Target Release: ---   
Hardware: x86_64   
OS: Linux   
Whiteboard:
Fixed In Version: Doc Type: Bug Fix
Doc Text:
Story Points: ---
Clone Of: Environment:
Last Closed: 2016-03-13 07:30:42 UTC Type: Bug
Regression: --- Mount Type: ---
Documentation: --- CRM:
Verified Versions: Category: ---
oVirt Team: Infra RHEL 7.3 requirements from Atomic Host:
Cloudforms Team: --- Target Upstream Version:

Description Eldad Marciano 2016-02-17 12:20:03 UTC
Description of problem:
when restarting (vdsm start) on master machine with 144 cores and vm per core.
vdsm pre-start \ initialization failed due to systemd TimeOutStartSec=90.

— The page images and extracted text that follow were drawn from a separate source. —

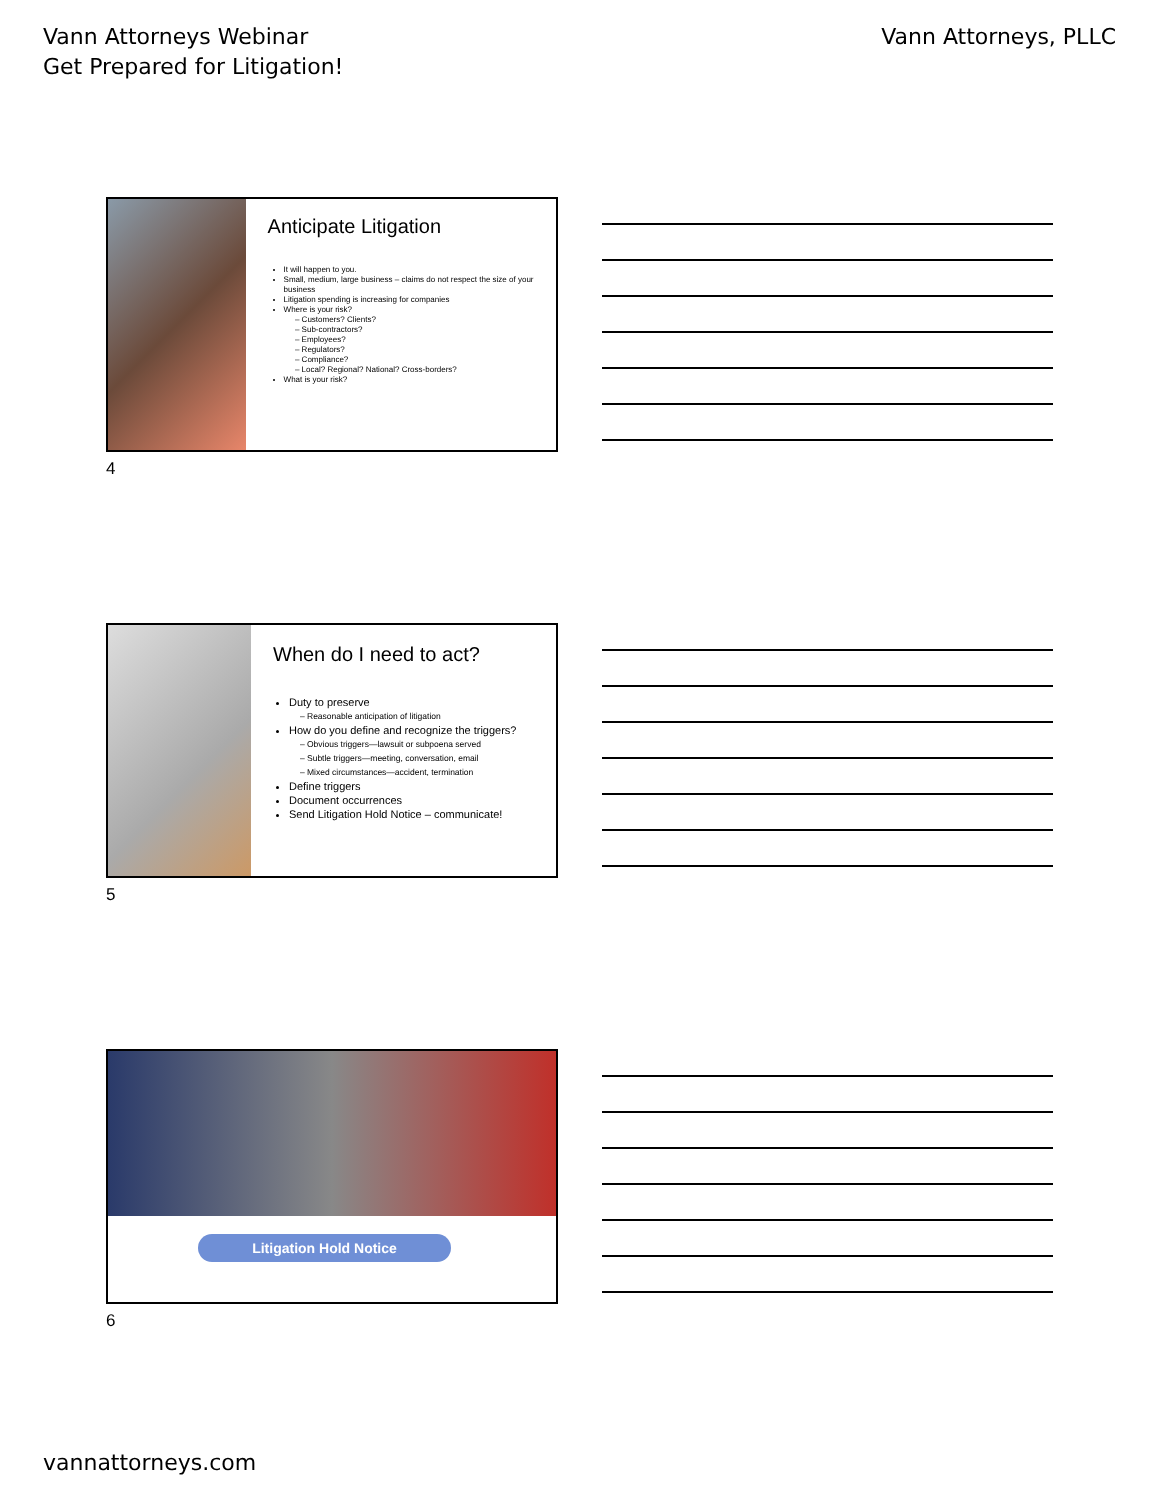Vann Attorneys Webinar
Get Prepared for Litigation!
Vann Attorneys, PLLC
Anticipate Litigation
It will happen to you.
Small, medium, large business – claims do not respect the size of your business
Litigation spending is increasing for companies
Where is your risk?
Customers? Clients?
Sub-contractors?
Employees?
Regulators?
Compliance?
Local? Regional? National? Cross-borders?
What is your risk?
4
When do I need to act?
Duty to preserve
Reasonable anticipation of litigation
How do you define and recognize the triggers?
Obvious triggers—lawsuit or subpoena served
Subtle triggers—meeting, conversation, email
Mixed circumstances—accident, termination
Define triggers
Document occurrences
Send Litigation Hold Notice – communicate!
5
Litigation Hold Notice
6
vannattorneys.com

when it failed systemctl status and journal print this:
Active: activating (start-pre) since Wed 2016-02-17 05:57:46 EST; 136ms ago
Process: 113343 ExecStopPost=/usr/libexec/vdsm/vdsmd_init_common.sh --post-stop (code=exited, status=0/SUCCESS)
Main PID: 96235 (code=exited, status=0/SUCCESS);         : 127024 (vdsmd_init_comm)
    CGroup: /system.slice/vdsmd.service
            └─control
              ├─127024 /bin/sh /usr/libexec/vdsm/vdsmd_init_common.sh --pre-start
              └─127030 /usr/bin/python /usr/share/vdsm/get-conf-item /etc/vdsm/vdsm.conf irs repository /rhev/


Once the TimeOutStartSec extended to 500sec, vdsm start correctly

seems like the pre start and init hit the performance under this such of scale.

not sure if vdsm support profiling around this area since it is pre-start of the vdsm itself.

Version-Release number of selected component (if applicable):
vdsm-4.17.20-0.el7ev.noarch

How reproducible:
100%

Steps to Reproduce:
1. extreme host with large ram and more than 100 cores.
2. run vm per core.


Actual results:
vdsm failed to start due to TimeOutStartSec

Expected results:
optimize the initialization stage.

Additional info:

further investigation required - profiler results.
there is no such a data in the vdsm logs, since the init stage failed may other logs have some useful lines

Comment 1 Dan Kenigsberg 2016-02-17 13:45:49 UTC
Please attach /var/log/vdsm/* so we can tell what eats so much time during boot.

Comment 2 Dan Kenigsberg 2016-02-17 13:46:42 UTC
(and /var/log/messages as well)

Comment 3 Oved Ourfali 2016-02-24 11:26:06 UTC
Currently targeting to 4.0.
We will re-examine once we get more details.

Comment 4 Oved Ourfali 2016-03-13 07:30:42 UTC
Please re-open if still relevant, and give access to the environment and relevant logs.